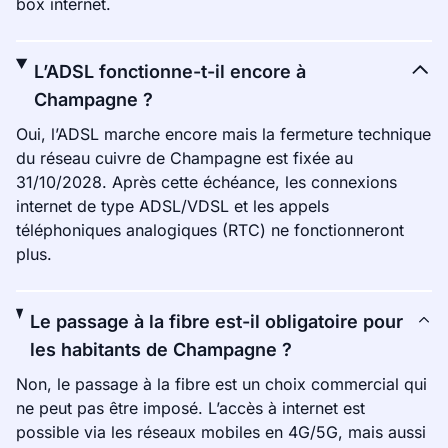
box internet.
L’ADSL fonctionne-t-il encore à
Champagne ?
Oui, l’ADSL marche encore mais la fermeture technique
du réseau cuivre de Champagne est fixée au
31/10/2028. Après cette échéance, les connexions
internet de type ADSL/VDSL et les appels
téléphoniques analogiques (RTC) ne fonctionneront
plus.
Le passage à la fibre est-il obligatoire pour
les habitants de Champagne ?
Non, le passage à la fibre est un choix commercial qui
ne peut pas être imposé. L’accès à internet est
possible via les réseaux mobiles en 4G/5G, mais aussi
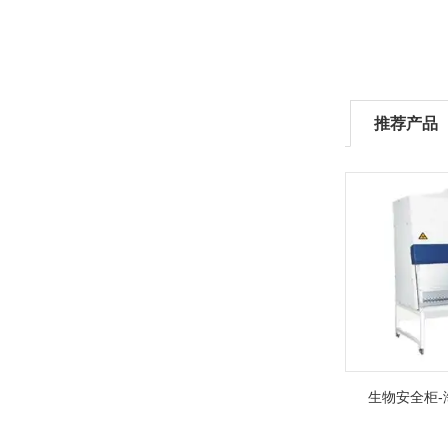
推荐产品
生物安全柜-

######

- WORK TO BE COMPLETED
Return every line of text in the material unchanged, leaving out the pictures.

- SOLUTION
box internet.
L’ADSL fonctionne-t-il encore à
Champagne ?
Oui, l’ADSL marche encore mais la fermeture technique
du réseau cuivre de Champagne est fixée au
31/10/2028. Après cette échéance, les connexions
internet de type ADSL/VDSL et les appels
téléphoniques analogiques (RTC) ne fonctionneront
plus.
Le passage à la fibre est-il obligatoire pour
les habitants de Champagne ?
Non, le passage à la fibre est un choix commercial qui
ne peut pas être imposé. L’accès à internet est
possible via les réseaux mobiles en 4G/5G, mais aussi
推荐产品
生物安全柜-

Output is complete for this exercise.